FUKA 16

Mission de destruction sur l’aérodrome de Fuka 16 en Egypte le 12 juillet 1942.

Mission Fuka 16 (Juillet 1942)

1. Origine et Objectifs de la Mission Dans la continuité des raids menés début juillet 1942 pour protéger les convois de ravitaillement vers Malte, l’état-major du Special Air Service planifie une nouvelle série d’attaques simultanées contre les bases aériennes de l’Axe en Égypte.
L’objectif désigné est la destruction des appareils stationnés sur les terrains de manœuvre de la zone de Fuka, particulièrement le site de Fuka 16.

2. Composition du Détachement
L’opération est confiée à un élément du French Squadron (1ère Compagnie de Chasseurs Parachutistes), agissant en coordination avec le stick britannique de Paddy Mayne.

Chef de détachement : Lieutenant Jordan.

Effectif : Unité commando formée aux techniques d’infiltration et de sabotage.

3. Insertion et Infiltration (Nuit du 12 au 13 juillet 1942)
L’insertion du groupe s’effectue par voie terrestre. Le détachement est transporté par une patrouille du LRDG (Long Range Desert Group), spécialisée dans la navigation désertique, jusqu’à un point de dépose situé à distance de sécurité.

L’approche finale est réalisée à pied. Comme pour les missions précédentes, les parachutistes opèrent durant une nuit sans lune pour garantir une discrétion maximale face à des garnisons ennemies désormais en état d’alerte.

4. Exécution de l’Attaque
Malgré le renforcement de la surveillance allemande, le stick commandé par Jordan parvient à pénétrer le périmètre de sécurité de Fuka 16.
Les parachutistes utilisent des bombes Lewes (engins explosifs et incendiaires) qu’ils fixent manuellement sur les parties vitales des avions au sol.
Une fois les minuteries activées, le groupe se replie vers le désert avant le déclenchement des déflagrations.

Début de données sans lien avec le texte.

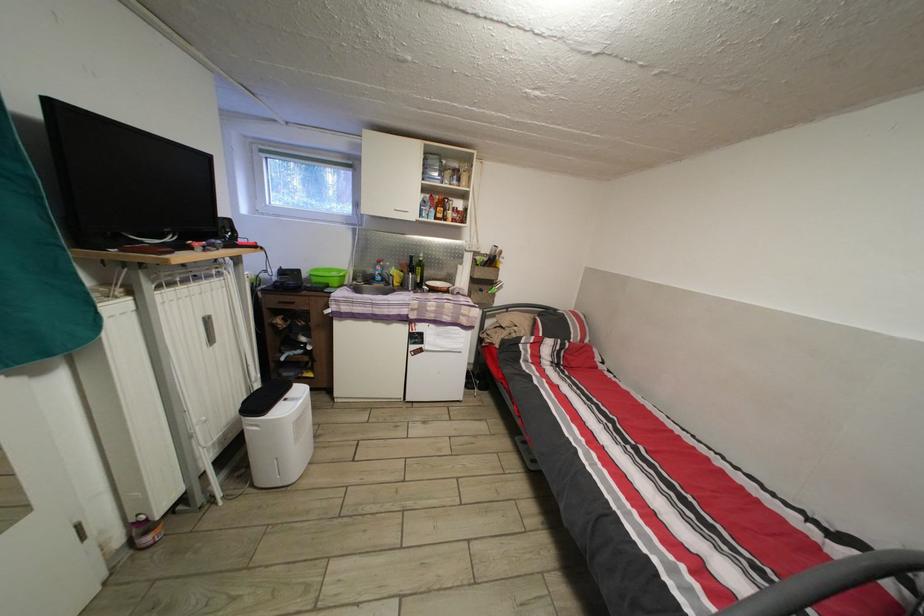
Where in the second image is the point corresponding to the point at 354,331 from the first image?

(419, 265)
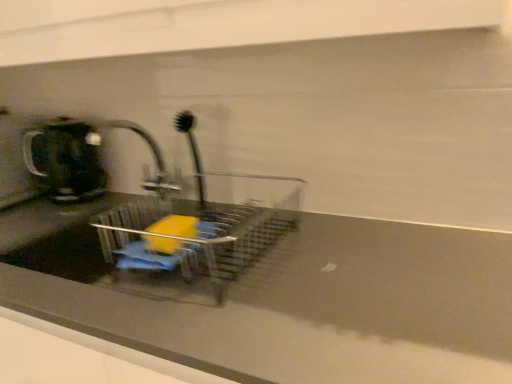
Find the location of `free spot above matte gray counter top at center (from a real-world perspective)`. free spot above matte gray counter top at center (from a real-world perspective) is located at coordinates (239, 264).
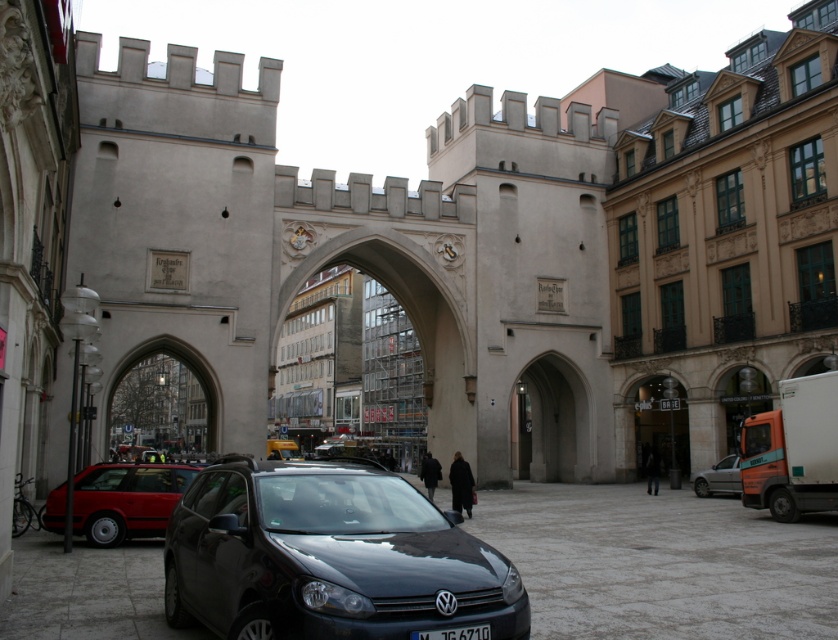
You are a delivery person who needs to park your delivery van in the plaza in front of the medieval archway. The van requires a parking space that is at least 30 meters long. Based on the distance between the shiny red sedan at lower left and the black plastic license plate at center, can you determine if there is enough space for your van in the plaza?

The distance between the shiny red sedan at lower left and the black plastic license plate at center is 25.64 meters, which is shorter than the required 30 meters. Therefore, there is not enough space for the van in the plaza.

You are a delivery driver who needs to park your vehicle in this plaza. You have a van that is 1.8 meters tall. Can you safely park your van between the shiny black car at center and the silver metallic sedan at lower right without hitting the medieval archway above?

The shiny black car at center is taller than the silver metallic sedan at lower right. Since your van is 1.8 meters tall, you need to compare its height with the tallest vehicle in the space. If the shiny black car at center is taller than the silver metallic sedan, and assuming the archway clearance is at least as high as the tallest vehicle, then parking between them should be possible. However, without knowing the exact height of the archway, it is risky. But since the question focuses on the space and 1

You are a pedestrian standing in the plaza in front of the medieval city gate. You see the shiny red sedan at lower left and the black plastic license plate at center. Which object is closer to you?

The shiny red sedan at lower left is closer to you than the black plastic license plate at center.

5. Bilan et Retombées Opérationnelles
L’action sur Fuka 16 (conjointement avec celle sur Fuka 17 menée par Mayne) se solde par un bilan très lourd pour l’aviation de l’Axe :
Destructions matérielles : Un total de 22 avions ennemis sont détruits au sol et 2 autres sont endommagés.

Pression psychologique : Ces raids répétés installent un sentiment d’insécurité totale chez l’ennemi, forçant le retrait de troupes du front d’El Alamein pour défendre les bases arrières.

Validation technique : Ce succès éclatant confirme la valeur du Lieutenant Jordan comme chef de guerre. Cependant, les risques inhérents à l’infiltration pédestre convainquent définitivement David Stirling de passer à la motorisation complète des SAS avec des Jeeps armées de mitrailleuses Vickers K jumelées.

Ce raid sur Fuka 16 marque l’une des dernières grandes opérations d’infiltration à pied avant que le French Squadron ne reçoive ses premiers véhicules pour passer à la tactique du « Hit and Run » (Frapper et Courir) dès la fin du mois de juillet.